◆ **What is required**
Can you turn the text of all the entries below into one numbered list with one line per item, skipping blank lines and leaving out the pictures?

◆ **Data in this exercise**

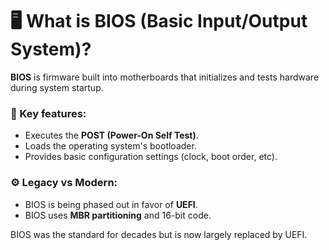 # 🖥️ What is BIOS (Basic Input/Output System)?

**BIOS** is firmware built into motherboards that initializes and tests hardware during system startup.

### 🧩 Key features:
- Executes the **POST (Power-On Self Test)**.
- Loads the operating system's bootloader.
- Provides basic configuration settings (clock, boot order, etc).

### ⚙️ Legacy vs Modern:
- BIOS is being phased out in favor of **UEFI**.
- BIOS uses **MBR partitioning** and 16-bit code.

BIOS was the standard for decades but is now largely replaced by UEFI.
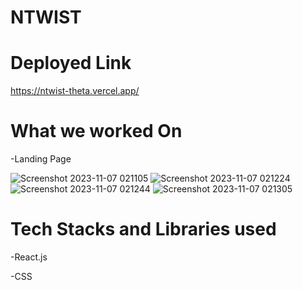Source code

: # NTWIST

# Deployed Link

https://ntwist-theta.vercel.app/

# What we worked On

-Landing Page

![Screenshot 2023-11-07 021105](https://github.com/V-sukumar/NTWIST/assets/115460777/0345f243-a28a-4d1b-a901-f6698568432f)
![Screenshot 2023-11-07 021224](https://github.com/V-sukumar/NTWIST/assets/115460777/b22113ab-63e0-4d76-8b13-69f306531614)
![Screenshot 2023-11-07 021244](https://github.com/V-sukumar/NTWIST/assets/115460777/0f37da87-f7c5-46b7-bfbc-9e33cd6a11d6)
![Screenshot 2023-11-07 021305](https://github.com/V-sukumar/NTWIST/assets/115460777/4ba3cc3b-8a58-4d1a-870c-6dde14034fe2)

# Tech Stacks and Libraries used

-React.js

-CSS


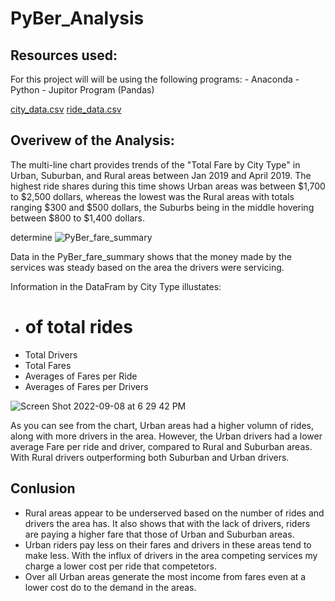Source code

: # PyBer_Analysis

## Resources used:

For this project will will be using the following programs: - Anaconda - Python - Jupitor Program (Pandas)

[city_data.csv](https://github.com/jbailey2705/PyBer_Analysis/files/9531139/city_data.csv)
[ride_data.csv](https://github.com/jbailey2705/PyBer_Analysis/files/9531140/ride_data.csv)


## Overivew of the Analysis:

The multi-line chart provides trends of the "Total Fare by City Type" in Urban, Suburban, and Rural areas between Jan 2019 and April 2019. The highest ride shares during this time shows Urban areas was between $1,700 to $2,500 dollars, whereas the lowest was the Rural areas with totals ranging $300 and $500 dollars, the Suburbs being in the middle hovering between $800 to $1,400 dollars.

determine ![PyBer_fare_summary](https://user-images.githubusercontent.com/109354592/189241046-33cfeb6a-f304-4fab-b8cf-357854cdcf57.png)

Data in the PyBer_fare_summary shows that the money made by the services was steady based on the area the drivers were servicing. 

Information in the DataFram by City Type illustates:
- # of total rides
- Total Drivers
- Total Fares
- Averages of Fares per Ride
- Averages of Fares per Drivers

![Screen Shot 2022-09-08 at 6 29 42 PM](https://user-images.githubusercontent.com/109354592/189243179-00ffc053-8c47-494d-8410-746360c606a2.png)

As you can see from the chart, Urban areas had a higher volumn of rides, along with more drivers in the area. However, the Urban drivers had a lower average Fare per ride and driver, compared to Rural and Suburban areas. With Rural drivers outperforming both Suburban and Urban drivers. 

## Conlusion

- Rural areas appear to be underserved based on the number of rides and drivers the area has. It also shows that with the lack of drivers, riders are paying a higher fare that those of Urban and Suburban areas.
- Urban riders pay less on their fares and drivers in these areas tend to make less. With the influx of drivers in the area competing services my charge a lower cost per ride that competetors.
- Over all Urban areas generate the most income from fares even at a lower cost do to the demand in the areas. 

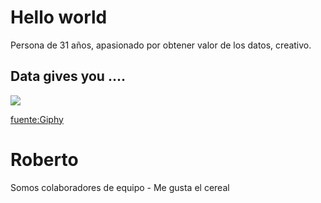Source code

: # Hello world

Persona de 31 años, apasionado por obtener valor de los datos, creativo.

## Data gives you ....

![](https://media0.giphy.com/media/3o84sq21TxDH6PyYms/giphy.gif?cid=ecf05e4742bzm2iwhl0l1b70g72jqkhy70rz0cwxgmc0he68&ep=v1_gifs_search&rid=giphy.gif)

[fuente:Giphy](https://giphy.com/gifs/starwars-star-wars-episode-3-3o84sq21TxDH6PyYms)



# Roberto

Somos colaboradores de equipo - Me gusta el cereal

◆ **Exercise answer**
1.  # 🖥️ What is BIOS (Basic Input/Output System)?
2. **BIOS** is firmware built into motherboards that initializes and tests hardware during system startup.
3. ### 🧩 Key features:
4. - Executes the **POST (Power-On Self Test)**.
5. - Loads the operating system's bootloader.
6. - Provides basic configuration settings (clock, boot order, etc).
7. ### ⚙️ Legacy vs Modern:
8. - BIOS is being phased out in favor of **UEFI**.
9. - BIOS uses **MBR partitioning** and 16-bit code.
10. BIOS was the standard for decades but is now largely replaced by UEFI.
11. Source code
12. : # NTWIST
13. # Deployed Link
14. https://ntwist-theta.vercel.app/
15. # What we worked On
16. -Landing Page
17. ![Screenshot 2023-11-07 021105](https://github.com/V-sukumar/NTWIST/assets/115460777/0345f243-a28a-4d1b-a901-f6698568432f)
18. ![Screenshot 2023-11-07 021224](https://github.com/V-sukumar/NTWIST/assets/115460777/b22113ab-63e0-4d76-8b13-69f306531614)
19. ![Screenshot 2023-11-07 021244](https://github.com/V-sukumar/NTWIST/assets/115460777/0f37da87-f7c5-46b7-bfbc-9e33cd6a11d6)
20. ![Screenshot 2023-11-07 021305](https://github.com/V-sukumar/NTWIST/assets/115460777/4ba3cc3b-8a58-4d1a-870c-6dde14034fe2)
21. # Tech Stacks and Libraries used
22. -React.js
23. -CSS
24. Source code
25. : # PyBer_Analysis
26. ## Resources used:
27. For this project will will be using the following programs: - Anaconda - Python - Jupitor Program (Pandas)
28. [city_data.csv](https://github.com/jbailey2705/PyBer_Analysis/files/9531139/city_data.csv)
29. [ride_data.csv](https://github.com/jbailey2705/PyBer_Analysis/files/9531140/ride_data.csv)
30. ## Overivew of the Analysis:
31. The multi-line chart provides trends of the "Total Fare by City Type" in Urban, Suburban, and Rural areas between Jan 2019 and April 2019. The highest ride shares during this time shows Urban areas was between $1,700 to $2,500 dollars, whereas the lowest was the Rural areas with totals ranging $300 and $500 dollars, the Suburbs being in the middle hovering between $800 to $1,400 dollars.
32. determine ![PyBer_fare_summary](https://user-images.githubusercontent.com/109354592/189241046-33cfeb6a-f304-4fab-b8cf-357854cdcf57.png)
33. Data in the PyBer_fare_summary shows that the money made by the services was steady based on the area the drivers were servicing. 
34. Information in the DataFram by City Type illustates:
35. - # of total rides
36. - Total Drivers
37. - Total Fares
38. - Averages of Fares per Ride
39. - Averages of Fares per Drivers
40. ![Screen Shot 2022-09-08 at 6 29 42 PM](https://user-images.githubusercontent.com/109354592/189243179-00ffc053-8c47-494d-8410-746360c606a2.png)
41. As you can see from the chart, Urban areas had a higher volumn of rides, along with more drivers in the area. However, the Urban drivers had a lower average Fare per ride and driver, compared to Rural and Suburban areas. With Rural drivers outperforming both Suburban and Urban drivers. 
42. ## Conlusion
43. - Rural areas appear to be underserved based on the number of rides and drivers the area has. It also shows that with the lack of drivers, riders are paying a higher fare that those of Urban and Suburban areas.
44. - Urban riders pay less on their fares and drivers in these areas tend to make less. With the influx of drivers in the area competing services my charge a lower cost per ride that competetors.
45. - Over all Urban areas generate the most income from fares even at a lower cost do to the demand in the areas. 
46. Source code
47. : # Hello world
48. Persona de 31 años, apasionado por obtener valor de los datos, creativo.
49. ## Data gives you ....
50. ![](https://media0.giphy.com/media/3o84sq21TxDH6PyYms/giphy.gif?cid=ecf05e4742bzm2iwhl0l1b70g72jqkhy70rz0cwxgmc0he68&ep=v1_gifs_search&rid=giphy.gif)
51. [fuente:Giphy](https://giphy.com/gifs/starwars-star-wars-episode-3-3o84sq21TxDH6PyYms)
52. # Roberto
53. Somos colaboradores de equipo - Me gusta el cereal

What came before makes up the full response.